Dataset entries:
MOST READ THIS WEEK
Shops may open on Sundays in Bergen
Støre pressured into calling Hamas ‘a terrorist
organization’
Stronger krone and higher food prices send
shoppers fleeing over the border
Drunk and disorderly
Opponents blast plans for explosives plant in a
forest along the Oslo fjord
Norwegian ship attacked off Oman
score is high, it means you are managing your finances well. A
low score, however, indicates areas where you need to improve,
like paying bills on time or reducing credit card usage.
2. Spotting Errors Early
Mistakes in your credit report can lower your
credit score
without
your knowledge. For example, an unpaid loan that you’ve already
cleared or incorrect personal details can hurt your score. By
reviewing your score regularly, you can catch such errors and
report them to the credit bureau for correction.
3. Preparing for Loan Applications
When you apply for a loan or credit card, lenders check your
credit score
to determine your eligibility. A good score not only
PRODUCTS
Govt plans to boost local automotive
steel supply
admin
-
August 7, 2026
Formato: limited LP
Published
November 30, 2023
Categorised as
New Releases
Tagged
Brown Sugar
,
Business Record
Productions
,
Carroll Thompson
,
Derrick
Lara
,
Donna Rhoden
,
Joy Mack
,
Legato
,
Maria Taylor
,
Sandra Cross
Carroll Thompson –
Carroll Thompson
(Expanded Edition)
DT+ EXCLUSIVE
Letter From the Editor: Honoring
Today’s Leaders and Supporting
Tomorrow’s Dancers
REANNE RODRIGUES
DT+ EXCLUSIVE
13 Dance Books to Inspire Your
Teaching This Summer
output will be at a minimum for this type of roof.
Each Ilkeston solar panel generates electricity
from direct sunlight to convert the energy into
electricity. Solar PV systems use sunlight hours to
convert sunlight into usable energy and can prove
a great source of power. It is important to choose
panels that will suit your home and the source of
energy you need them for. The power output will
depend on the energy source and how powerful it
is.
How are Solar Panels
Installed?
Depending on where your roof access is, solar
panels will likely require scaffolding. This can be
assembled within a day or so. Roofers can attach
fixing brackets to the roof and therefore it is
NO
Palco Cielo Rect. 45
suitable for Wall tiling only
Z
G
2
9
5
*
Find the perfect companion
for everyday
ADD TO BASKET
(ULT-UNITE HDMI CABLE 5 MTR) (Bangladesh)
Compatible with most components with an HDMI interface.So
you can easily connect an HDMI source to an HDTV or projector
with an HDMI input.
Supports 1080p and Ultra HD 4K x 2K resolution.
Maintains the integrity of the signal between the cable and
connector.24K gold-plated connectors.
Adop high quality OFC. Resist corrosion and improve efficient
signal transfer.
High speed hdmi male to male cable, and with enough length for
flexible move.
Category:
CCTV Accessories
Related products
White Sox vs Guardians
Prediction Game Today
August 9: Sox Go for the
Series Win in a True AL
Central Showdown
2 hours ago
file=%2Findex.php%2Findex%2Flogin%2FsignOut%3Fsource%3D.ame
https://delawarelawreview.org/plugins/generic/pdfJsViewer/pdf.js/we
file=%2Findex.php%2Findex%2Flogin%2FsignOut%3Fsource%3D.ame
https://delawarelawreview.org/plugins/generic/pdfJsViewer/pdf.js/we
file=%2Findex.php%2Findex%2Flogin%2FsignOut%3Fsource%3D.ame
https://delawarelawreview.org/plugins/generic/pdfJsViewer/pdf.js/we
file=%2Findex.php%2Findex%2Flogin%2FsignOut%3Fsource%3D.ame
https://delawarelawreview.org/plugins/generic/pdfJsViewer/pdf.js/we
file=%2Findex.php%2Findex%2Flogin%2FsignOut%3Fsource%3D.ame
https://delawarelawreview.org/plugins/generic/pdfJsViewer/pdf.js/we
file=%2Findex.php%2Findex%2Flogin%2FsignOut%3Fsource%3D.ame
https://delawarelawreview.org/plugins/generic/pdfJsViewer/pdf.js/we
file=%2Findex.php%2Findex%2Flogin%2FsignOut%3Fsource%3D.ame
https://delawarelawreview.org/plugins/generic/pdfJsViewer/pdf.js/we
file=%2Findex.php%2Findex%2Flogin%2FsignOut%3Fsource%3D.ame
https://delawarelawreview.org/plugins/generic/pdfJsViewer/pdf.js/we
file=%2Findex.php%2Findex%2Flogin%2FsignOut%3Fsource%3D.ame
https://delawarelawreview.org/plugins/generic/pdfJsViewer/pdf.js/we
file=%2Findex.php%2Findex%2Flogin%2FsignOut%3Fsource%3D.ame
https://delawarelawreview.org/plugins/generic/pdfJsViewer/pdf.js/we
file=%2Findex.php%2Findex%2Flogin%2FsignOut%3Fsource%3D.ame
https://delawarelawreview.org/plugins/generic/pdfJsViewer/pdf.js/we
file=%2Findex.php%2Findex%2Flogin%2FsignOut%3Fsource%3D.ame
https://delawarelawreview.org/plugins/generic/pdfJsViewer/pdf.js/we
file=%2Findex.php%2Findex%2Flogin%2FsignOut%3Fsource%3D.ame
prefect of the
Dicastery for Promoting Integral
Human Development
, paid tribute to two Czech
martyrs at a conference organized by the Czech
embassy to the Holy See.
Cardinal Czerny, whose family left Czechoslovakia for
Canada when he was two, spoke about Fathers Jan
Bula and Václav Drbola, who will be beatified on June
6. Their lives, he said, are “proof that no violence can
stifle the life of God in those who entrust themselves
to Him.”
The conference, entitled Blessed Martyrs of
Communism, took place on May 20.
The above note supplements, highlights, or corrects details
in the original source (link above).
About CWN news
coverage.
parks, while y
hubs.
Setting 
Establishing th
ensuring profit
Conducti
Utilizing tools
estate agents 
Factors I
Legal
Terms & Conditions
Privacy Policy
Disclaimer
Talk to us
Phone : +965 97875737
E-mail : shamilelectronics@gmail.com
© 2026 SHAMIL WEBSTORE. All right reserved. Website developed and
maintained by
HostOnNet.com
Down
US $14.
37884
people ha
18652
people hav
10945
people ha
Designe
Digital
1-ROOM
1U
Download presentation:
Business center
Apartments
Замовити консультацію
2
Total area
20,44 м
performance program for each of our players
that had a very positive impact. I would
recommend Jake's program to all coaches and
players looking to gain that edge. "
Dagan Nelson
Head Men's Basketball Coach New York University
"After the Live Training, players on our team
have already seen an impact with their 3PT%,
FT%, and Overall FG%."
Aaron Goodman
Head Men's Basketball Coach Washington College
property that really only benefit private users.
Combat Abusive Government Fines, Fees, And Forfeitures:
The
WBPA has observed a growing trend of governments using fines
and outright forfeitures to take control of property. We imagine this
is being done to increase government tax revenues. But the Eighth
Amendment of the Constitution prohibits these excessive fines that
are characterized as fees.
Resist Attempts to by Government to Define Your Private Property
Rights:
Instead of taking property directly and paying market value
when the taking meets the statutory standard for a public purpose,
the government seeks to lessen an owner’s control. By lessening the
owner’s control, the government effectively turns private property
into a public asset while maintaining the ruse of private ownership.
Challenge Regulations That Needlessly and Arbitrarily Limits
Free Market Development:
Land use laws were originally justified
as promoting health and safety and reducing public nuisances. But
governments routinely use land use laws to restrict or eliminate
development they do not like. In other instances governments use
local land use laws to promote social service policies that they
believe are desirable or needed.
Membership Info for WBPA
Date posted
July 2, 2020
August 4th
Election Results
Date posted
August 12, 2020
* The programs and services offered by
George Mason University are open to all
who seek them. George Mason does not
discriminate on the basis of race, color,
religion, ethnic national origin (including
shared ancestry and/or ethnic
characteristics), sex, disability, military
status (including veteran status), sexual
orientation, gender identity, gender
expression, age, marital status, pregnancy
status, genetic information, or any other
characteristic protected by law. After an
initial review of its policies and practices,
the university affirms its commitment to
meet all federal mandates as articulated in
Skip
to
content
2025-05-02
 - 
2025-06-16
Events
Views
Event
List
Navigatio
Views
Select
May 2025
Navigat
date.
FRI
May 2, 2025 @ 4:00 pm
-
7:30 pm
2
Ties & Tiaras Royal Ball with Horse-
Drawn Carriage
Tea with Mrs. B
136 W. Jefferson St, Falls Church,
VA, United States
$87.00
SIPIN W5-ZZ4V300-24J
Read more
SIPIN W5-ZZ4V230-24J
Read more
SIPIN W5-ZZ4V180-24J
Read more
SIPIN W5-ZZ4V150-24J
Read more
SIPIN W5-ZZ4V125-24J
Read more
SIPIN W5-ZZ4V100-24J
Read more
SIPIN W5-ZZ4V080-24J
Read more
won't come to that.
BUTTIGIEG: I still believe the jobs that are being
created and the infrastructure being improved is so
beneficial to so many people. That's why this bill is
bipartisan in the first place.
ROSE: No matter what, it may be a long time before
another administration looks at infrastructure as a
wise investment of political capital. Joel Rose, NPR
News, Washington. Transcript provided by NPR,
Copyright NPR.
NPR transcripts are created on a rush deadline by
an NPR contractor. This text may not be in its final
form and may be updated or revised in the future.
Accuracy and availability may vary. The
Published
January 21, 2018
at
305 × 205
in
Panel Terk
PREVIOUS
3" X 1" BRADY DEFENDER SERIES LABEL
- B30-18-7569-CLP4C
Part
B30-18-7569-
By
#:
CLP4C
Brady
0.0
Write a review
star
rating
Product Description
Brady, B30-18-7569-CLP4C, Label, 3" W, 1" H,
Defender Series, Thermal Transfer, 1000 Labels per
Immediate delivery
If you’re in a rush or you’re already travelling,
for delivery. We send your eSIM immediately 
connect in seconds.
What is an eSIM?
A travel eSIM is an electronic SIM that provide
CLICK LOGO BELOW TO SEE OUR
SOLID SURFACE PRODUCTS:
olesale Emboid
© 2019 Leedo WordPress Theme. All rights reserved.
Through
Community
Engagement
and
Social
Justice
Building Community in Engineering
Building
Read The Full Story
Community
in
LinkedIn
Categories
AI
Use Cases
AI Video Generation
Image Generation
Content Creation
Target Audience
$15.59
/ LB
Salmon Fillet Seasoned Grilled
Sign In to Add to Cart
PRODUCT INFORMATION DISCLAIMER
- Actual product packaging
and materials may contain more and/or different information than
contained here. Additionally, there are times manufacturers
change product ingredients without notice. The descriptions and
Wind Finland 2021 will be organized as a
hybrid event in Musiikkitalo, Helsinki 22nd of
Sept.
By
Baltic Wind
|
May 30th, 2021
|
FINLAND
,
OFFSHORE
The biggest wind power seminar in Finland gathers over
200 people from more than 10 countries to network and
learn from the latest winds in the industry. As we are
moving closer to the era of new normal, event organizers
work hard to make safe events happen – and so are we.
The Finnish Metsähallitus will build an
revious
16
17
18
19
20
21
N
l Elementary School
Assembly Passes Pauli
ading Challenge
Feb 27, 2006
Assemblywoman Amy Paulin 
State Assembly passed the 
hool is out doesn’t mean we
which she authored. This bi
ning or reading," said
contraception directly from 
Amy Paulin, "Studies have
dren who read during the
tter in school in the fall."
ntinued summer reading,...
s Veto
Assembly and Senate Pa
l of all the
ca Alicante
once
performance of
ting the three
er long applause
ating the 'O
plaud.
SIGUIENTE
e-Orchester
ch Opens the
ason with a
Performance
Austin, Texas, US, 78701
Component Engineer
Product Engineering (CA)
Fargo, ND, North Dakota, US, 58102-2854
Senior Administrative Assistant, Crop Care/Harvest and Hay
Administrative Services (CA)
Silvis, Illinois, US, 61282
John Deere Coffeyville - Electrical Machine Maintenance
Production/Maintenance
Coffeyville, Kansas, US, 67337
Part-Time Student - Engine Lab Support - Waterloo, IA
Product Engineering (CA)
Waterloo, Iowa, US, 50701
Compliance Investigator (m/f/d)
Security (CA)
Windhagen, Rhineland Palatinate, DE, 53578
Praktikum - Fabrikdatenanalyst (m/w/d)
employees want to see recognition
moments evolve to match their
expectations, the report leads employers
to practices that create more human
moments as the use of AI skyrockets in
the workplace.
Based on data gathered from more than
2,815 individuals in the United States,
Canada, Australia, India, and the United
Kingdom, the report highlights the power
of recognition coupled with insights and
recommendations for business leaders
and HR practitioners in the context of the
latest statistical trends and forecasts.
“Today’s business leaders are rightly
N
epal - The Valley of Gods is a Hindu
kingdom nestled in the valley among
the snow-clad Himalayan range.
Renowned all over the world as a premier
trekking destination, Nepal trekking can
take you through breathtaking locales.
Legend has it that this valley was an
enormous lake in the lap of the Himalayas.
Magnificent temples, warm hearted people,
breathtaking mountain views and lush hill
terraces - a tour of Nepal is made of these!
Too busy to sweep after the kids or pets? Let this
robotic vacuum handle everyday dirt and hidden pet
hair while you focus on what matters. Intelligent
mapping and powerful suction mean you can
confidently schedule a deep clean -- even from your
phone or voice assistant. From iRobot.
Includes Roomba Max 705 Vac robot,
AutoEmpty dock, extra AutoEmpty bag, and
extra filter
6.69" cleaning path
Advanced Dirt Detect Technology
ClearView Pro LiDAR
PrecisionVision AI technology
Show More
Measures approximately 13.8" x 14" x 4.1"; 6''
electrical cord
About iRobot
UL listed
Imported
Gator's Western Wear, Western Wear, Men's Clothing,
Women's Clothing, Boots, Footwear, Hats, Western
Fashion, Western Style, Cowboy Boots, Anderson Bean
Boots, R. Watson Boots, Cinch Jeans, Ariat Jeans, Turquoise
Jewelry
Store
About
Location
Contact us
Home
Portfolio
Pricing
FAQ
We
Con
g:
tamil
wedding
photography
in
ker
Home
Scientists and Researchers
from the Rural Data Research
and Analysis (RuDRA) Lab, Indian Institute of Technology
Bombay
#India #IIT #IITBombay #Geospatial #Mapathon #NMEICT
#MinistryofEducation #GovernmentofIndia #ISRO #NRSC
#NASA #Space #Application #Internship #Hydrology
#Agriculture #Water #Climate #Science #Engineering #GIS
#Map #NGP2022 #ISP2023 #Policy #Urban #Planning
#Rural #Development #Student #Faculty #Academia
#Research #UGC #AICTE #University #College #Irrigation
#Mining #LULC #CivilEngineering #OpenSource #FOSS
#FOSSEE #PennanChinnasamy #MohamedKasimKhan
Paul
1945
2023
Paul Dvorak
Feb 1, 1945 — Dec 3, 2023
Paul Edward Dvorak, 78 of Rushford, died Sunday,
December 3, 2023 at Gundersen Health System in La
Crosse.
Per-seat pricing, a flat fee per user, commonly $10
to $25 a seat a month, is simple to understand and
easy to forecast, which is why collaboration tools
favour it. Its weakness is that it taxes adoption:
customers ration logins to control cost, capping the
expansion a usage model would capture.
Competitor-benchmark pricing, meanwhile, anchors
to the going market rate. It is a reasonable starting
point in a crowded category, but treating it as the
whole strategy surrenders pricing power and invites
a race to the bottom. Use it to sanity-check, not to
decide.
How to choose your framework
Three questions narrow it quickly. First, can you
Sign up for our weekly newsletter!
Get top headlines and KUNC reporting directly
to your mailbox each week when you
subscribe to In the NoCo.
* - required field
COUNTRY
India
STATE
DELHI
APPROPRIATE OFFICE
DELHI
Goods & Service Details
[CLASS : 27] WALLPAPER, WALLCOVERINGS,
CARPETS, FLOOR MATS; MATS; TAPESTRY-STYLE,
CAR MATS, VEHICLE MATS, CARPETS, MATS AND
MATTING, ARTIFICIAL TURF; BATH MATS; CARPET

WHAT THIS TASK INVOLVES —
Your answer must be the lines from the first line of the records through the line containing "low score, however, indicates", copied exactly.

ANSWER BOX —
MOST READ THIS WEEK
Shops may open on Sundays in Bergen
Støre pressured into calling Hamas ‘a terrorist
organization’
Stronger krone and higher food prices send
shoppers fleeing over the border
Drunk and disorderly
Opponents blast plans for explosives plant in a
forest along the Oslo fjord
Norwegian ship attacked off Oman
score is high, it means you are managing your finances well. A
low score, however, indicates areas where you need to improve,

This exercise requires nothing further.